Miré a mis dos lados como rastreando a una mosca inexistente, y luego fijé mi vista en él, y con el tono más hipócrita e histriónico le dije:
  —Pues bien Guti (sus familiares le decían Guti), sí, me metí un libro en mi chaqueta, y me iré con él a mi casa, y lo leeré recostado en mi catre, lo subrayaré, tomaré notas en los márgenes y le pondré mi nombre en el reverso de la tapa con un lápiz de tinta imborrable. 
  Luego de un silencio meditativo, me increpó diciéndome algo asi: primero, que me encerraría en el sótano; segundo, llamaría al junior   —un italiano enorme y estúpido— para que me diera una paliza; y, tercero, me llevaría hasta la oficina —a unas cinco cuadras de allí— de don Juan Urbe —el gerente, un cerdo por donde se lo mire— a explicarle mi ilícito, para finalmente llamar a la policía.
  Cuando terminó con esa parrafada con el tono de niño acusete y llorón, lo miré fijamente.
  —No te hagas el correcto, Guti —le dije paladeando bien mis palabras— conozco tu historial. Te dejé más de una vez, cuando trabajaba acá, robarte libros; después ya había perdido la cuenta. Tú creías que pasabas desapercibido, pero no creas, yo tengo tres ojos. Eras un vil ladrón de libros antes de que este hijoputa te contratara. Aún más, ¿quién se fía de que no lo sigas haciendo?, tienes todos los libros al alcance de la mano. ¡No me veas la cara, mariconcito! Es cosa que le muestre tu biblioteca a cualquiera y la compare con las pérdidas que hay aquí; le gustará a Jux darse cuenta, ¿no lo crees? ¿O piensas que nadie se ha dado cuenta de por qué no quieres que entren a tu habitación, ni siquiera tus conocidos? Me crees imbécil, ¿ah?
  »Así que —continué— me vas a dar el paso y me iré de esta librería y tú no harás otra cosa que callarte y todos quedaremos muy felices con nuestros libros robados en casa, hijoputa, hojeándolos y escribiéndoles nuestros nombres en la tapa.

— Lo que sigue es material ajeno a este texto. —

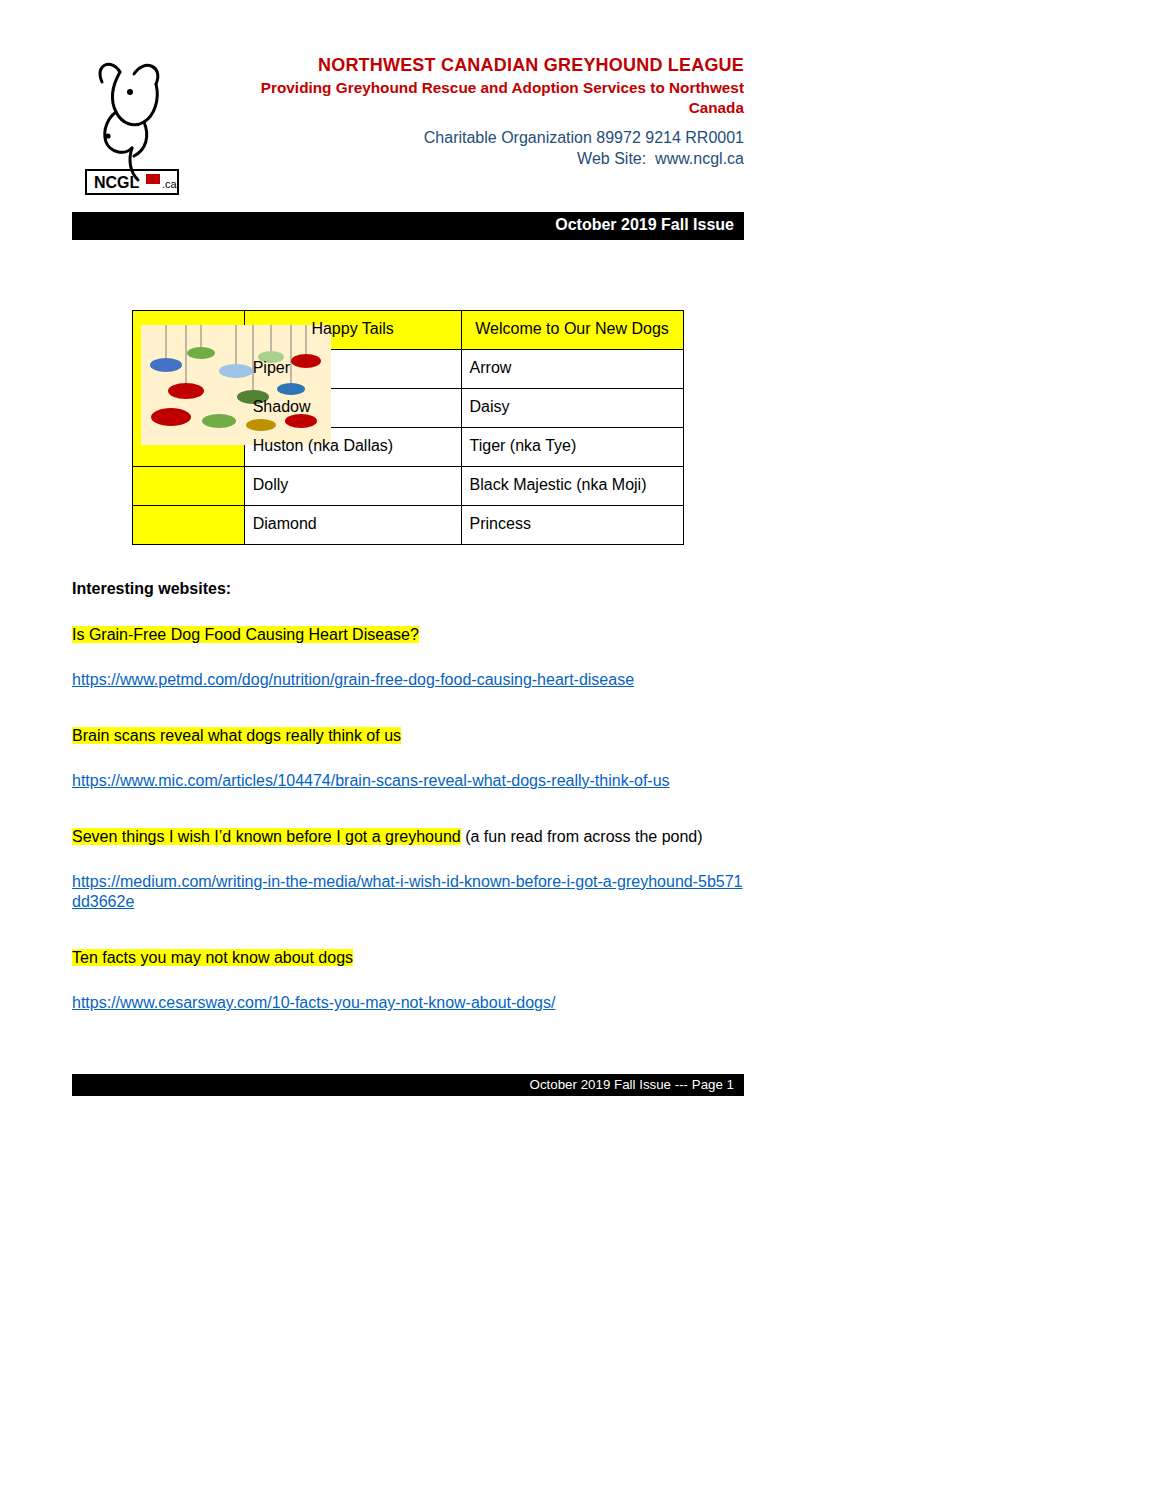NCGL .ca
NORTHWEST CANADIAN GREYHOUND LEAGUE
Providing Greyhound Rescue and Adoption Services to Northwest Canada
Charitable Organization 89972 9214 RR0001
Web Site: www.ncgl.ca
October 2019 Fall Issue
| | Happy Tails | Welcome to Our New Dogs |
| Piper | Arrow |
| Shadow | Daisy |
| Huston (nka Dallas) | Tiger (nka Tye) |
| | Dolly | Black Majestic (nka Moji) |
| | Diamond | Princess |
Interesting websites:
Is Grain-Free Dog Food Causing Heart Disease?
https://www.petmd.com/dog/nutrition/grain-free-dog-food-causing-heart-disease
Brain scans reveal what dogs really think of us
https://www.mic.com/articles/104474/brain-scans-reveal-what-dogs-really-think-of-us
Seven things I wish I’d known before I got a greyhound (a fun read from across the pond)
https://medium.com/writing-in-the-media/what-i-wish-id-known-before-i-got-a-greyhound-5b571dd3662e
Ten facts you may not know about dogs
https://www.cesarsway.com/10-facts-you-may-not-know-about-dogs/
October 2019 Fall Issue --- Page 1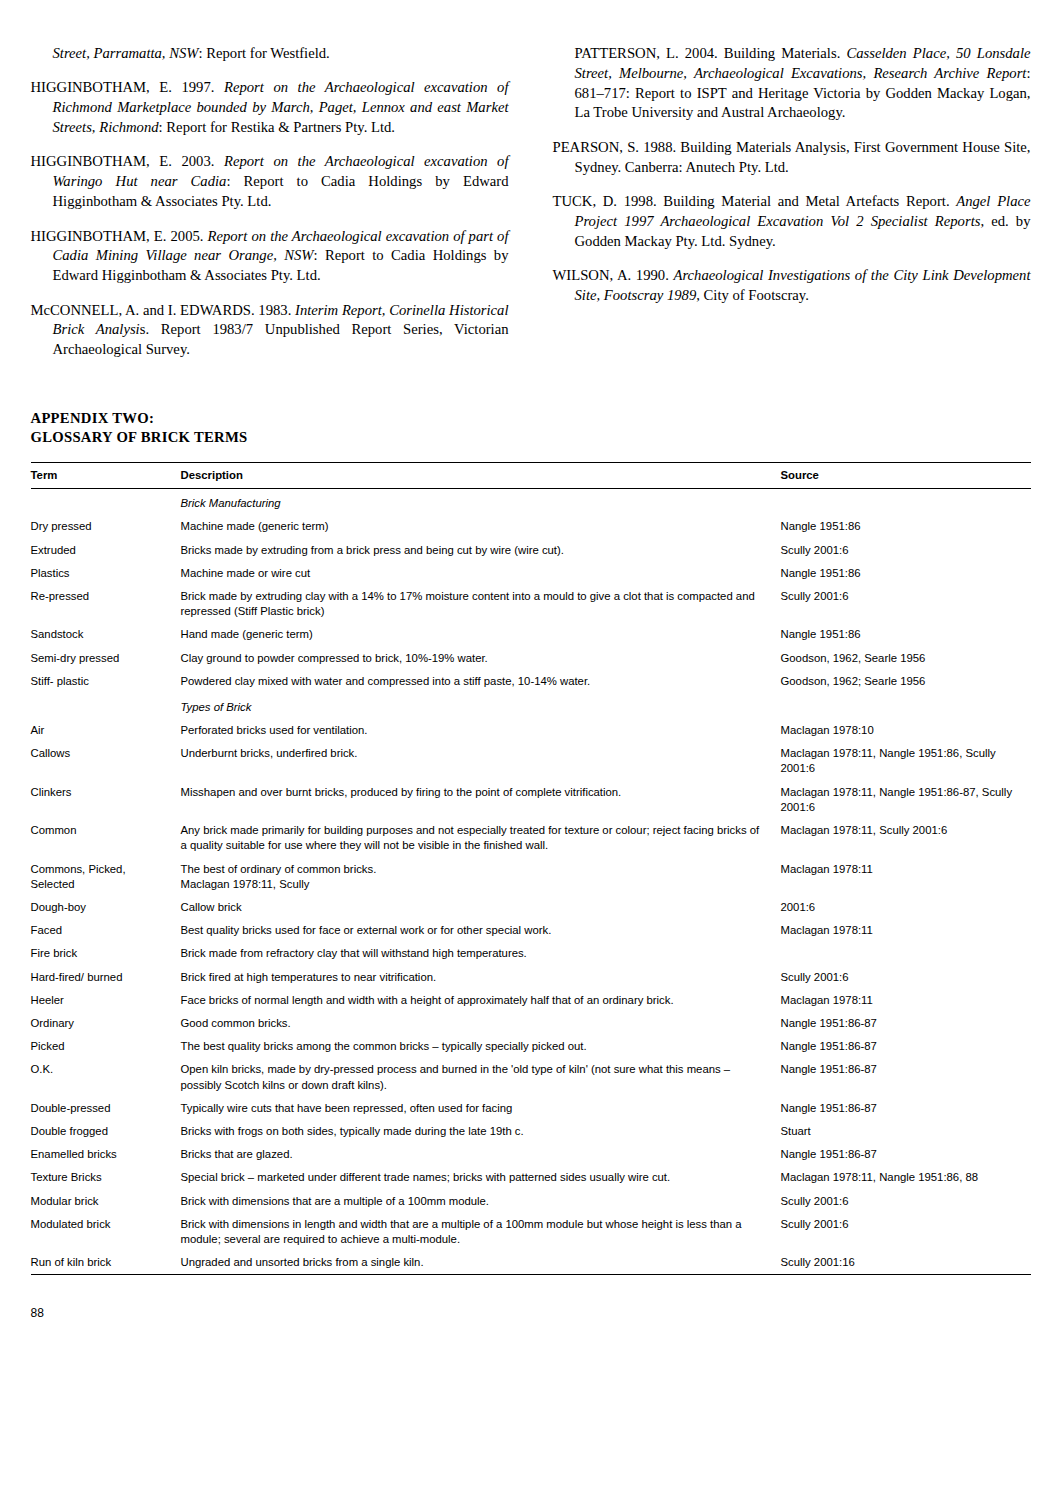Street, Parramatta, NSW: Report for Westfield.
HIGGINBOTHAM, E. 1997. Report on the Archaeological excavation of Richmond Marketplace bounded by March, Paget, Lennox and east Market Streets, Richmond: Report for Restika & Partners Pty. Ltd.
HIGGINBOTHAM, E. 2003. Report on the Archaeological excavation of Waringo Hut near Cadia: Report to Cadia Holdings by Edward Higginbotham & Associates Pty. Ltd.
HIGGINBOTHAM, E. 2005. Report on the Archaeological excavation of part of Cadia Mining Village near Orange, NSW: Report to Cadia Holdings by Edward Higginbotham & Associates Pty. Ltd.
McCONNELL, A. and I. EDWARDS. 1983. Interim Report, Corinella Historical Brick Analysis. Report 1983/7 Unpublished Report Series, Victorian Archaeological Survey.
PATTERSON, L. 2004. Building Materials. Casselden Place, 50 Lonsdale Street, Melbourne, Archaeological Excavations, Research Archive Report: 681–717: Report to ISPT and Heritage Victoria by Godden Mackay Logan, La Trobe University and Austral Archaeology.
PEARSON, S. 1988. Building Materials Analysis, First Government House Site, Sydney. Canberra: Anutech Pty. Ltd.
TUCK, D. 1998. Building Material and Metal Artefacts Report. Angel Place Project 1997 Archaeological Excavation Vol 2 Specialist Reports, ed. by Godden Mackay Pty. Ltd. Sydney.
WILSON, A. 1990. Archaeological Investigations of the City Link Development Site, Footscray 1989, City of Footscray.
APPENDIX TWO:
GLOSSARY OF BRICK TERMS
| Term | Description | Source |
| --- | --- | --- |
| | Brick Manufacturing | |
| Dry pressed | Machine made (generic term) | Nangle 1951:86 |
| Extruded | Bricks made by extruding from a brick press and being cut by wire (wire cut). | Scully 2001:6 |
| Plastics | Machine made or wire cut | Nangle 1951:86 |
| Re-pressed | Brick made by extruding clay with a 14% to 17% moisture content into a mould to give a clot that is compacted and repressed (Stiff Plastic brick) | Scully 2001:6 |
| Sandstock | Hand made (generic term) | Nangle 1951:86 |
| Semi-dry pressed | Clay ground to powder compressed to brick, 10%-19% water. | Goodson, 1962, Searle 1956 |
| Stiff- plastic | Powdered clay mixed with water and compressed into a stiff paste, 10-14% water. | Goodson, 1962; Searle 1956 |
| | Types of Brick | |
| Air | Perforated bricks used for ventilation. | Maclagan 1978:10 |
| Callows | Underburnt bricks, underfired brick. | Maclagan 1978:11, Nangle 1951:86, Scully 2001:6 |
| Clinkers | Misshapen and over burnt bricks, produced by firing to the point of complete vitrification. | Maclagan 1978:11, Nangle 1951:86-87, Scully 2001:6 |
| Common | Any brick made primarily for building purposes and not especially treated for texture or colour; reject facing bricks of a quality suitable for use where they will not be visible in the finished wall. | Maclagan 1978:11, Scully 2001:6 |
| Commons, Picked, Selected | The best of ordinary of common bricks. Maclagan 1978:11, Scully | Maclagan 1978:11 |
| Dough-boy | Callow brick | 2001:6 |
| Faced | Best quality bricks used for face or external work or for other special work. | Maclagan 1978:11 |
| Fire brick | Brick made from refractory clay that will withstand high temperatures. | |
| Hard-fired/ burned | Brick fired at high temperatures to near vitrification. | Scully 2001:6 |
| Heeler | Face bricks of normal length and width with a height of approximately half that of an ordinary brick. | Maclagan 1978:11 |
| Ordinary | Good common bricks. | Nangle 1951:86-87 |
| Picked | The best quality bricks among the common bricks – typically specially picked out. | Nangle 1951:86-87 |
| O.K. | Open kiln bricks, made by dry-pressed process and burned in the 'old type of kiln' (not sure what this means – possibly Scotch kilns or down draft kilns). | Nangle 1951:86-87 |
| Double-pressed | Typically wire cuts that have been repressed, often used for facing | Nangle 1951:86-87 |
| Double frogged | Bricks with frogs on both sides, typically made during the late 19th c. | Stuart |
| Enamelled bricks | Bricks that are glazed. | Nangle 1951:86-87 |
| Texture Bricks | Special brick – marketed under different trade names; bricks with patterned sides usually wire cut. | Maclagan 1978:11, Nangle 1951:86, 88 |
| Modular brick | Brick with dimensions that are a multiple of a 100mm module. | Scully 2001:6 |
| Modulated brick | Brick with dimensions in length and width that are a multiple of a 100mm module but whose height is less than a module; several are required to achieve a multi-module. | Scully 2001:6 |
| Run of kiln brick | Ungraded and unsorted bricks from a single kiln. | Scully 2001:16 |
88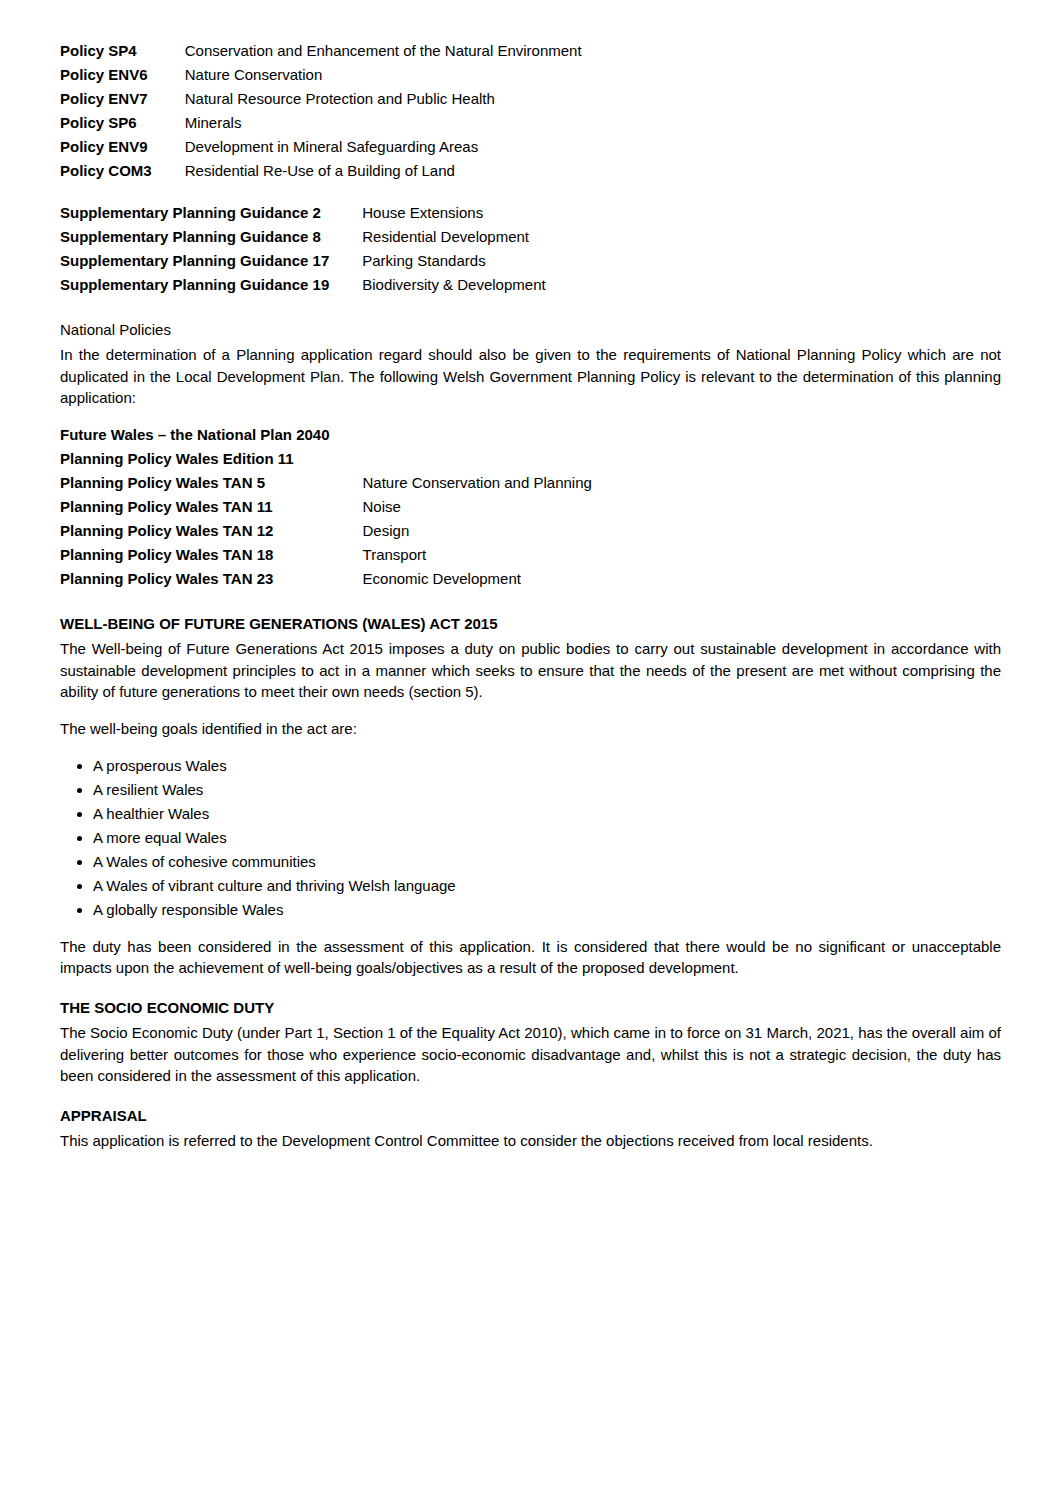| Policy SP4 | Conservation and Enhancement of the Natural Environment |
| Policy ENV6 | Nature Conservation |
| Policy ENV7 | Natural Resource Protection and Public Health |
| Policy SP6 | Minerals |
| Policy ENV9 | Development in Mineral Safeguarding Areas |
| Policy COM3 | Residential Re-Use of a Building of Land |
| Supplementary Planning Guidance 2 | House Extensions |
| Supplementary Planning Guidance 8 | Residential Development |
| Supplementary Planning Guidance 17 | Parking Standards |
| Supplementary Planning Guidance 19 | Biodiversity & Development |
National Policies
In the determination of a Planning application regard should also be given to the requirements of National Planning Policy which are not duplicated in the Local Development Plan. The following Welsh Government Planning Policy is relevant to the determination of this planning application:
| Future Wales – the National Plan 2040 | |
| Planning Policy Wales Edition 11 | |
| Planning Policy Wales TAN 5 | Nature Conservation and Planning |
| Planning Policy Wales TAN 11 | Noise |
| Planning Policy Wales TAN 12 | Design |
| Planning Policy Wales TAN 18 | Transport |
| Planning Policy Wales TAN 23 | Economic Development |
WELL-BEING OF FUTURE GENERATIONS (WALES) ACT 2015
The Well-being of Future Generations Act 2015 imposes a duty on public bodies to carry out sustainable development in accordance with sustainable development principles to act in a manner which seeks to ensure that the needs of the present are met without comprising the ability of future generations to meet their own needs (section 5).
The well-being goals identified in the act are:
A prosperous Wales
A resilient Wales
A healthier Wales
A more equal Wales
A Wales of cohesive communities
A Wales of vibrant culture and thriving Welsh language
A globally responsible Wales
The duty has been considered in the assessment of this application. It is considered that there would be no significant or unacceptable impacts upon the achievement of well-being goals/objectives as a result of the proposed development.
THE SOCIO ECONOMIC DUTY
The Socio Economic Duty (under Part 1, Section 1 of the Equality Act 2010), which came in to force on 31 March, 2021, has the overall aim of delivering better outcomes for those who experience socio-economic disadvantage and, whilst this is not a strategic decision, the duty has been considered in the assessment of this application.
APPRAISAL
This application is referred to the Development Control Committee to consider the objections received from local residents.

Oí cómo rechinaba sus dientes y me miraba con odio. Sin dejar de hacerlo levantó el auricular de un teléfono rojo que tenía a un costado. El muy hijoputa lo iba a hacer… Abrí los ojos como un aldeano exorcizando un hechizo.
  —Pues entonces díselo tú mismo a Don Juan, ¿se conocen bien, no? —me instó con sorna.









[1] Lunfardo, según la RAE, también puede significar delincuente; creemos que Diecz lo usa con esta intención; su acepción peyorativa, lo que, dicho sea de paso, podría no gustar a los entendidos (N. de la E.)